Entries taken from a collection
* * * * * * * * *
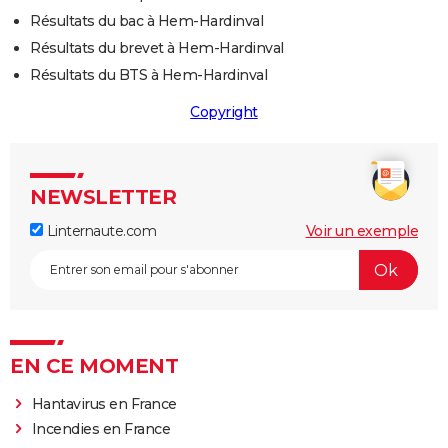
Résultats du bac à Hem-Hardinval
Résultats du brevet à Hem-Hardinval
Résultats du BTS à Hem-Hardinval
Copyright
NEWSLETTER
Linternaute.com
Voir un exemple
EN CE MOMENT
Hantavirus en France
Incendies en France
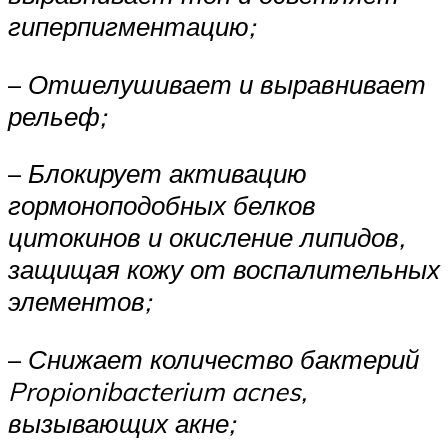
гиперпигментацию;
–
Отшелушивает и выравнивает
рельеф;
–
Блокирует активацию
гормоноподобных белков
цитокинов и окисление липидов,
защищая кожу от воспалительных
элементов;
–
Снижает количество бактерий
Propionibacterium acnes,
вызывающих акне;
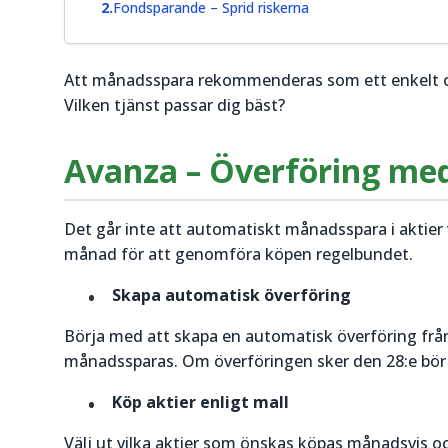
Fondsparande – Sprid riskerna
Att månadsspara rekommenderas som ett enkelt och 
Vilken tjänst passar dig bäst?
Avanza – Överföring me
Det går inte att automatiskt månadsspara i aktier 
månad för att genomföra köpen regelbundet.
Skapa automatisk överföring
Börja med att skapa en automatisk överföring från
månadssparas. Om överföringen sker den 28:e bör 
Köp aktier enligt mall
Välj ut vilka aktier som önskas köpas månadsvis 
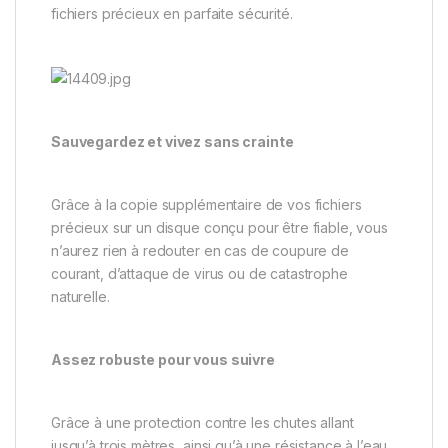
fichiers précieux en parfaite sécurité.
Sauvegardez et vivez sans crainte
Grâce à la copie supplémentaire de vos fichiers
précieux sur un disque conçu pour être fiable, vous
n’aurez rien à redouter en cas de coupure de
courant, d’attaque de virus ou de catastrophe
naturelle.
Assez robuste pour vous suivre
Grâce à une protection contre les chutes allant
jusqu’à trois mètres, ainsi qu’à une résistance à l’eau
* * * * * * * * *
WHAT TO WORK ON: Produce the data again character for character, with the images left out.

RESULT FOR THIS TASK:
Résultats du bac à Hem-Hardinval
Résultats du brevet à Hem-Hardinval
Résultats du BTS à Hem-Hardinval
Copyright
NEWSLETTER
Linternaute.com
Voir un exemple
EN CE MOMENT
Hantavirus en France
Incendies en France
гиперпигментацию;
–
Отшелушивает и выравнивает
рельеф;
–
Блокирует активацию
гормоноподобных белков
цитокинов и окисление липидов,
защищая кожу от воспалительных
элементов;
–
Снижает количество бактерий
Propionibacterium acnes,
вызывающих акне;
Fondsparande – Sprid riskerna
Att månadsspara rekommenderas som ett enkelt och 
Vilken tjänst passar dig bäst?
Avanza – Överföring me
Det går inte att automatiskt månadsspara i aktier 
månad för att genomföra köpen regelbundet.
Skapa automatisk överföring
Börja med att skapa en automatisk överföring från
månadssparas. Om överföringen sker den 28:e bör 
Köp aktier enligt mall
Välj ut vilka aktier som önskas köpas månadsvis 
fichiers précieux en parfaite sécurité.
Sauvegardez et vivez sans crainte
Grâce à la copie supplémentaire de vos fichiers
précieux sur un disque conçu pour être fiable, vous
n’aurez rien à redouter en cas de coupure de
courant, d’attaque de virus ou de catastrophe
naturelle.
Assez robuste pour vous suivre
Grâce à une protection contre les chutes allant
jusqu’à trois mètres, ainsi qu’à une résistance à l’eau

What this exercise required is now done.